EXERCISE BRIEF: The records below must be transcribed exactly. Do not include the pictures.

____________________

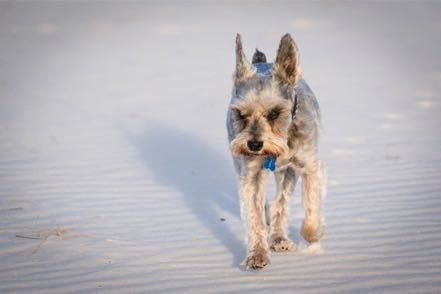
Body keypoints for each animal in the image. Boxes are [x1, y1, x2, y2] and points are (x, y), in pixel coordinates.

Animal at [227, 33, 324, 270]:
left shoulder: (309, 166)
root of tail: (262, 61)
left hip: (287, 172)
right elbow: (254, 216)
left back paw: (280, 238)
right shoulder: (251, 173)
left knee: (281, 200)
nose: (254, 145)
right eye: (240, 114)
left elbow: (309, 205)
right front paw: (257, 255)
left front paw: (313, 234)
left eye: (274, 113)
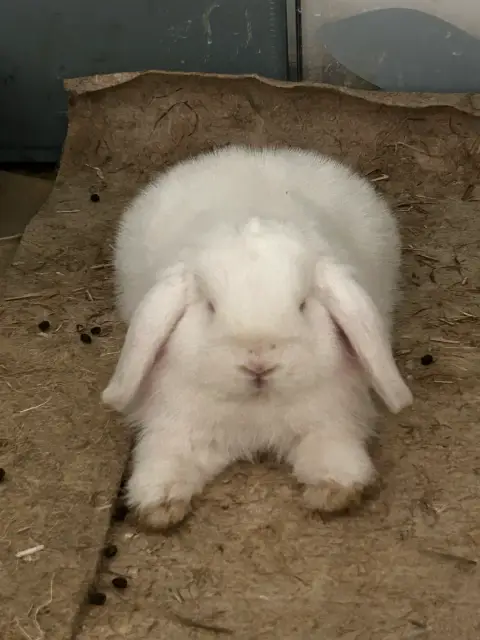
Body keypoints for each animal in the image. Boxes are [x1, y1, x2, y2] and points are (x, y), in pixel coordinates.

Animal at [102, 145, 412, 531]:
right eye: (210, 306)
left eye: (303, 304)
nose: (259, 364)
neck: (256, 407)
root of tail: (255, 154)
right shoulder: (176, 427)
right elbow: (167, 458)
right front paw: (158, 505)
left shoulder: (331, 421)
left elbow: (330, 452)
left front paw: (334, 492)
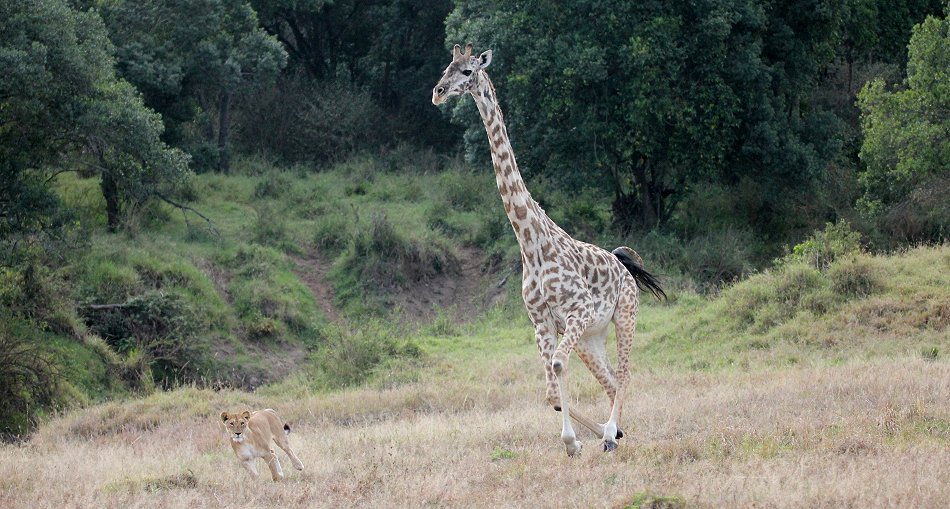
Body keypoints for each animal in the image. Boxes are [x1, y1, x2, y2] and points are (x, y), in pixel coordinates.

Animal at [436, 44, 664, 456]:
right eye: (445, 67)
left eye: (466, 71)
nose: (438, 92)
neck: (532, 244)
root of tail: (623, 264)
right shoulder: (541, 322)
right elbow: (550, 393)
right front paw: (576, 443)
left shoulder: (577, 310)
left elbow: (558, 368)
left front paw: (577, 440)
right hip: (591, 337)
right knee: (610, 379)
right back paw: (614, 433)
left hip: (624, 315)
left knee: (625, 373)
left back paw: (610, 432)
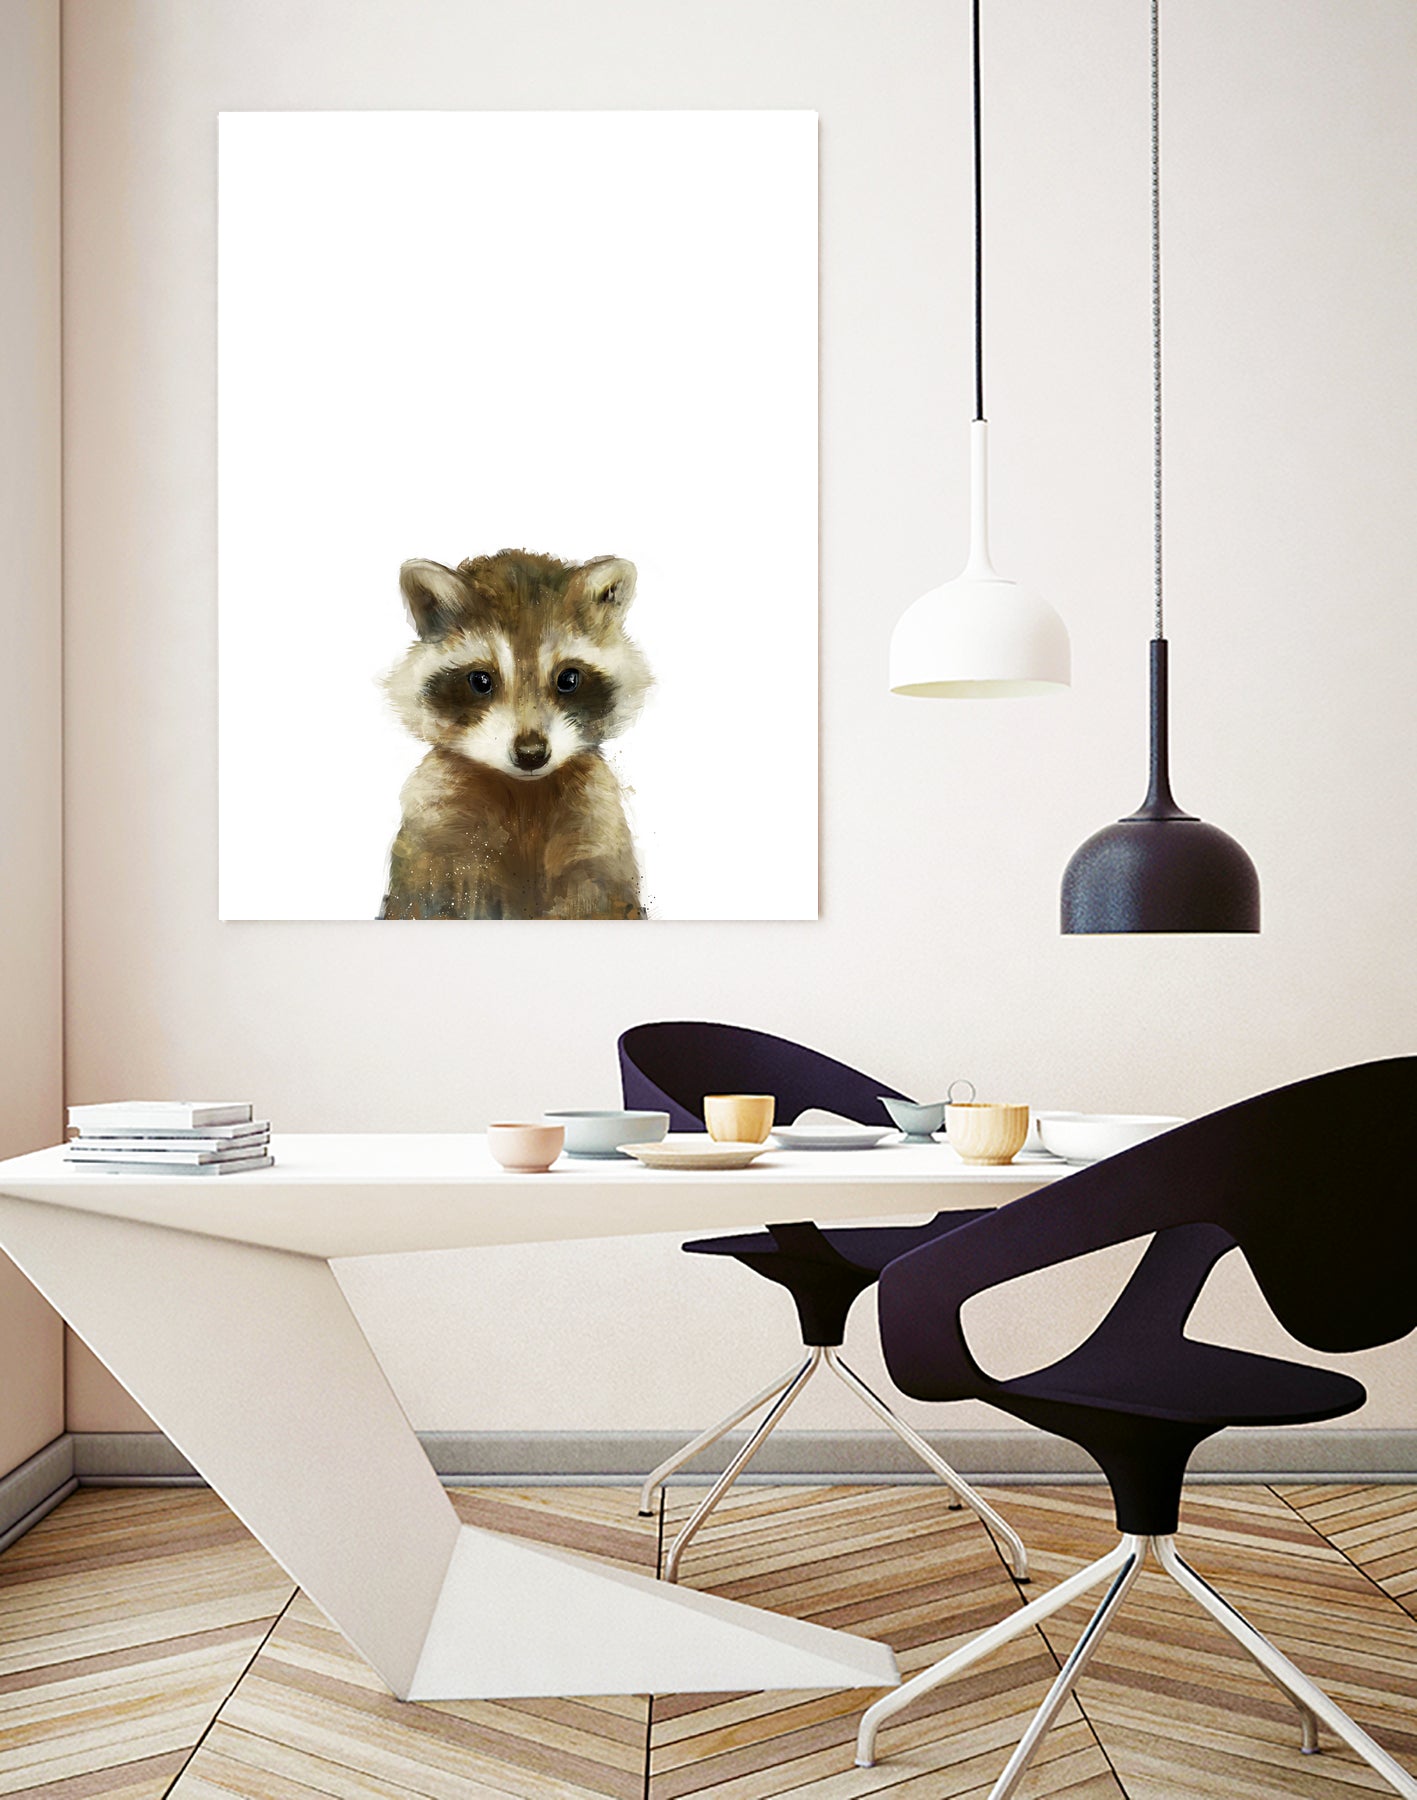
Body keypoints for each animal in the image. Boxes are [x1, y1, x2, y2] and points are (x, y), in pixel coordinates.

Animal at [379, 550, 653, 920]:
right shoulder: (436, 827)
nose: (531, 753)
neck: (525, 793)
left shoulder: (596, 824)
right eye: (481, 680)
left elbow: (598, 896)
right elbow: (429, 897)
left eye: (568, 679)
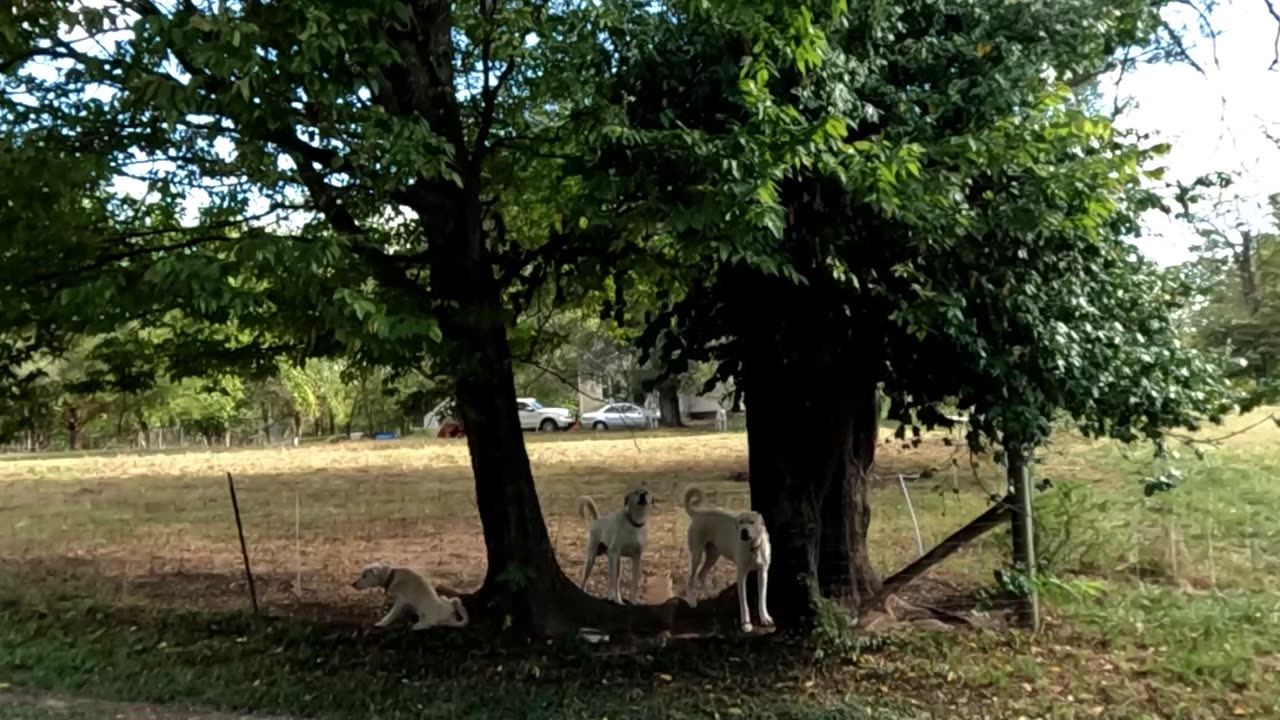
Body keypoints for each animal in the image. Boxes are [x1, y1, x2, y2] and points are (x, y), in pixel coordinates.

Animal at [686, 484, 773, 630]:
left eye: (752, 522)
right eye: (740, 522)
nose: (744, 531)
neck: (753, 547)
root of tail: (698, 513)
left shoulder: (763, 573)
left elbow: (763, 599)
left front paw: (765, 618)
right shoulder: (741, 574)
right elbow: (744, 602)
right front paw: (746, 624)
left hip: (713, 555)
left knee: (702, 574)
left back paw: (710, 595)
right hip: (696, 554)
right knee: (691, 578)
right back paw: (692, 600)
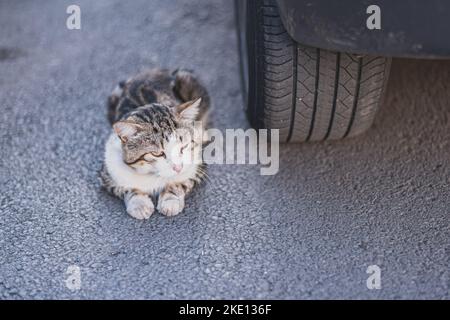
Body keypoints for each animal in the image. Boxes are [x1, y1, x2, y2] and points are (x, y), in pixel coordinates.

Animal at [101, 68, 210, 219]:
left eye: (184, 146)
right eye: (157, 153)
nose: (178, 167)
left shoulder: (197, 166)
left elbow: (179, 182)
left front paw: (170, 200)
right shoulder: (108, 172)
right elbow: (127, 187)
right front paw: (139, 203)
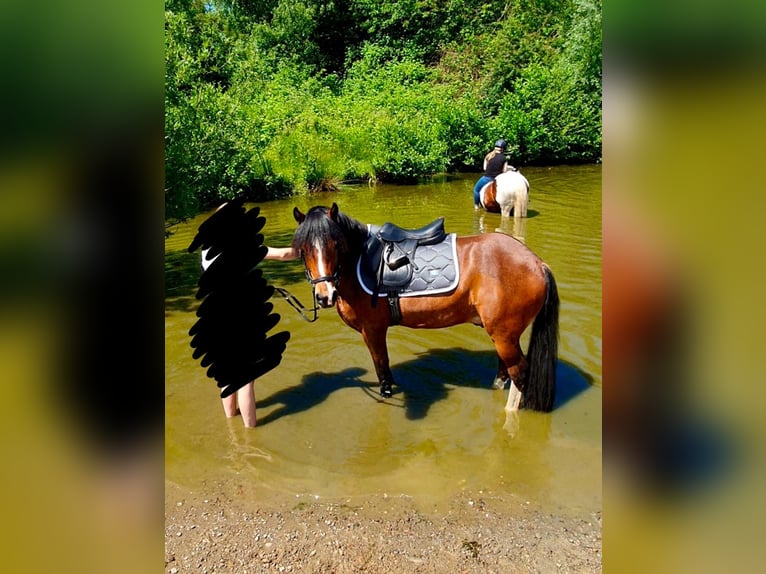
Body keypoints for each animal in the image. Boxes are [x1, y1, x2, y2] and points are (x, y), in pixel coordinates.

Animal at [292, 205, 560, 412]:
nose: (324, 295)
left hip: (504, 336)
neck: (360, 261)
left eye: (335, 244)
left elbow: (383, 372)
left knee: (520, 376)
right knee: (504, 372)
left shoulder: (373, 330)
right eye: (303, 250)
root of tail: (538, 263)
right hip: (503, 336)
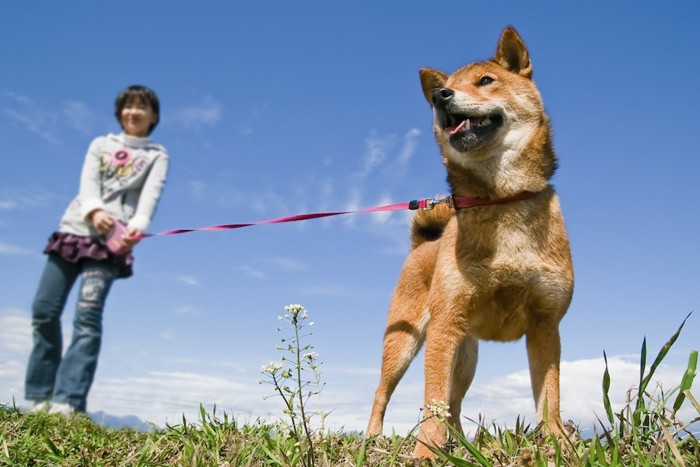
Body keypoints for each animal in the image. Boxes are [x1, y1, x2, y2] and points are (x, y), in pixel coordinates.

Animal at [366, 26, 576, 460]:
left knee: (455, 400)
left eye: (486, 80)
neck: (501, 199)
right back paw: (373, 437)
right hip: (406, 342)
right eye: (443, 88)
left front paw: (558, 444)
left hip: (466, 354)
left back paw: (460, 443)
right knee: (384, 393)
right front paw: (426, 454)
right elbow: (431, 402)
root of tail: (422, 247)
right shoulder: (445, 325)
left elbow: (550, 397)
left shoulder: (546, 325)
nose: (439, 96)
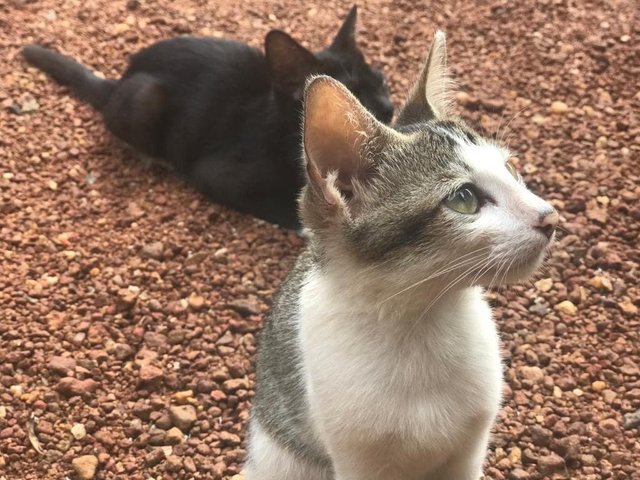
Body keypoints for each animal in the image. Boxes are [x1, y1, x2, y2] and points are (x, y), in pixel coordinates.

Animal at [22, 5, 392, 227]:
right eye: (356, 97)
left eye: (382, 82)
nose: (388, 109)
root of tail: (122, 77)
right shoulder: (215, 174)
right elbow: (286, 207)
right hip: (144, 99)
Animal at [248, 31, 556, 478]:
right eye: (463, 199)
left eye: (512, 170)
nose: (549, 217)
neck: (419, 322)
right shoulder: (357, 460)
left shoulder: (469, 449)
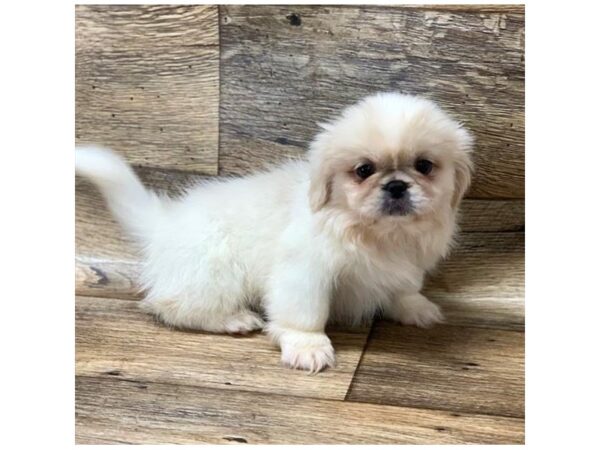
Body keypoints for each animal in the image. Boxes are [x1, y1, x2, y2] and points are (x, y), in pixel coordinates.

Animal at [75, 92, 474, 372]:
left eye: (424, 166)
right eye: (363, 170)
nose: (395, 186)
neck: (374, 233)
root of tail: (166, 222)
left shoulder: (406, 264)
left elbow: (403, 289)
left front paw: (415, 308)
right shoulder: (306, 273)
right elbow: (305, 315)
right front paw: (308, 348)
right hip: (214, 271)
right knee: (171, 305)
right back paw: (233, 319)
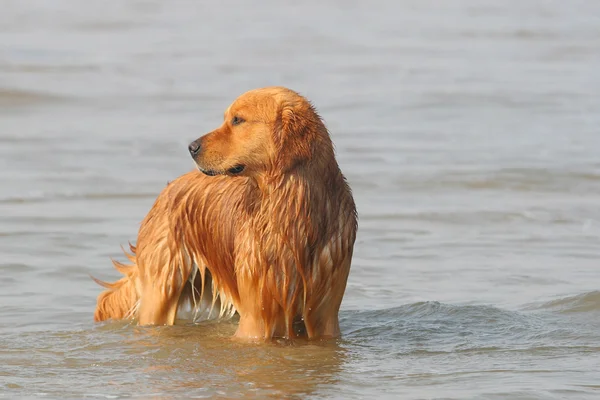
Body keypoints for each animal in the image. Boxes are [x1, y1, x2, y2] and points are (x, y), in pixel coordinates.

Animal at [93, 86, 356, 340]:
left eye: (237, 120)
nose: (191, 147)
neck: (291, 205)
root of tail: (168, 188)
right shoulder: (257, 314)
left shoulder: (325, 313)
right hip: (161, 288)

____________________

OUTPUT FOR THIS EXERCISE:
Body keypoints for each animal in the image. Boxes are [x1, y1, x2, y2] and points are (x, y), in pixel coordinates.

Animal at [227, 33, 324, 270]:
left shoulder: (309, 166)
root of tail: (262, 61)
left hip: (287, 172)
right elbow: (254, 216)
left back paw: (280, 238)
right shoulder: (251, 173)
left knee: (281, 200)
nose: (254, 145)
right eye: (240, 114)
left elbow: (309, 205)
right front paw: (257, 255)
left front paw: (313, 234)
left eye: (274, 113)
Body keypoints for each animal in the image. Boxes are [x1, y1, x2, y2] and points are (x, y), in pixel coordinates.

Animal at [102, 145, 412, 531]:
right eye: (210, 306)
left eye: (303, 304)
nose: (259, 364)
neck: (256, 407)
root of tail: (255, 154)
right shoulder: (176, 427)
right elbow: (167, 458)
right front paw: (158, 505)
left shoulder: (331, 421)
left elbow: (330, 452)
left front paw: (334, 492)
Body keypoints for each animal in the image. Boxes are [x1, y1, x2, y2] and points are (x, y), in pixel coordinates.

Animal at [436, 44, 664, 456]:
right eye: (445, 67)
left eye: (466, 71)
nose: (438, 92)
neck: (532, 244)
root of tail: (623, 264)
right shoulder: (541, 322)
right elbow: (550, 393)
right front paw: (576, 443)
left shoulder: (577, 310)
left elbow: (558, 368)
left front paw: (577, 440)
right hip: (591, 337)
right knee: (610, 379)
right back paw: (614, 433)
left hip: (624, 315)
left knee: (625, 373)
left back paw: (610, 432)
Body keypoints for each animal in the image. Boxes are [x1, y1, x2, y2] and points are (x, y), in pixel coordinates.

Animal at [379, 550, 653, 920]:
right shoulder: (436, 827)
nose: (531, 753)
neck: (525, 793)
left shoulder: (596, 824)
right eye: (481, 680)
left elbow: (598, 896)
right elbow: (429, 897)
left eye: (568, 679)
Body keypoints for each animal in the image. Boxes are [x1, y1, x2, y2] and points are (x, y), in pixel coordinates.

Animal at [686, 484, 773, 630]:
left eye: (752, 522)
right eye: (740, 522)
nose: (744, 531)
neck: (753, 547)
root of tail: (698, 513)
left shoulder: (763, 573)
left elbow: (763, 599)
left front paw: (765, 618)
right shoulder: (741, 574)
right elbow: (744, 602)
right front paw: (746, 624)
left hip: (713, 555)
left knee: (702, 574)
left back paw: (710, 595)
right hip: (696, 554)
right knee: (691, 578)
right back paw: (692, 600)
Body keypoints for each animal in the image. Boxes are [x1, y1, x2, y2] and points are (x, y), in pixel coordinates.

Animal at [101, 68, 210, 219]:
left eye: (184, 146)
right eye: (157, 153)
nose: (178, 167)
left shoulder: (197, 166)
left elbow: (179, 182)
left front paw: (170, 200)
right shoulder: (108, 172)
right elbow: (127, 187)
right front paw: (139, 203)
Body keypoints for each animal in the image. Boxes are [x1, y1, x2, y2] and points are (x, y), in pixel coordinates.

Animal at [292, 205, 560, 412]:
nose: (324, 295)
left hip: (504, 336)
neck: (360, 261)
left eye: (335, 244)
left elbow: (383, 372)
left knee: (520, 376)
right knee: (504, 372)
left shoulder: (373, 330)
right eye: (303, 250)
root of tail: (538, 263)
right hip: (503, 336)
Body keypoints for each animal in the image. Boxes are [x1, y1, x2, y2] and points are (x, y), in pixel coordinates.

Animal at [366, 26, 576, 460]:
left knee: (455, 400)
left eye: (486, 80)
neck: (501, 199)
right back paw: (373, 437)
right hip: (406, 342)
right eye: (443, 88)
left front paw: (558, 444)
left hip: (466, 354)
left back paw: (460, 443)
right knee: (384, 393)
right front paw: (426, 454)
right elbow: (431, 402)
root of tail: (422, 247)
right shoulder: (445, 325)
left elbow: (550, 397)
left shoulder: (546, 325)
nose: (439, 96)
Body keypoints for each animal in the image. Boxes are [x1, y1, x2, y2] and points are (x, y), in pixel coordinates.

Animal at [22, 5, 392, 227]:
right eye: (356, 97)
left eye: (382, 82)
nose: (388, 109)
root of tail: (122, 77)
right shoulder: (215, 174)
right elbow: (286, 207)
right hip: (144, 99)
Animal at [248, 31, 556, 478]:
right eye: (463, 199)
left eye: (512, 170)
nose: (549, 217)
neck: (419, 322)
right shoulder: (357, 460)
left shoulder: (469, 449)
Body keypoints for each animal in the image. Boxes are [x1, y1, x2, y2] and points are (x, y), in pixel coordinates.

Animal at [75, 92, 474, 372]:
left eye: (424, 166)
right eye: (363, 170)
nose: (395, 186)
neck: (374, 233)
root of tail: (166, 222)
left shoulder: (406, 264)
left elbow: (403, 289)
left front paw: (415, 308)
right shoulder: (306, 273)
right elbow: (305, 315)
right front paw: (308, 348)
right hip: (214, 271)
right knee: (171, 305)
right back paw: (233, 319)
Body keypoints for each animal in the image. Boxes are [x1, y1, x2, y2] and points are (x, y), in pixel coordinates.

Animal at [93, 86, 356, 340]:
left eye: (237, 120)
nose: (191, 147)
neck: (291, 205)
root of tail: (168, 188)
right shoulder: (257, 314)
left shoulder: (325, 313)
right hip: (161, 288)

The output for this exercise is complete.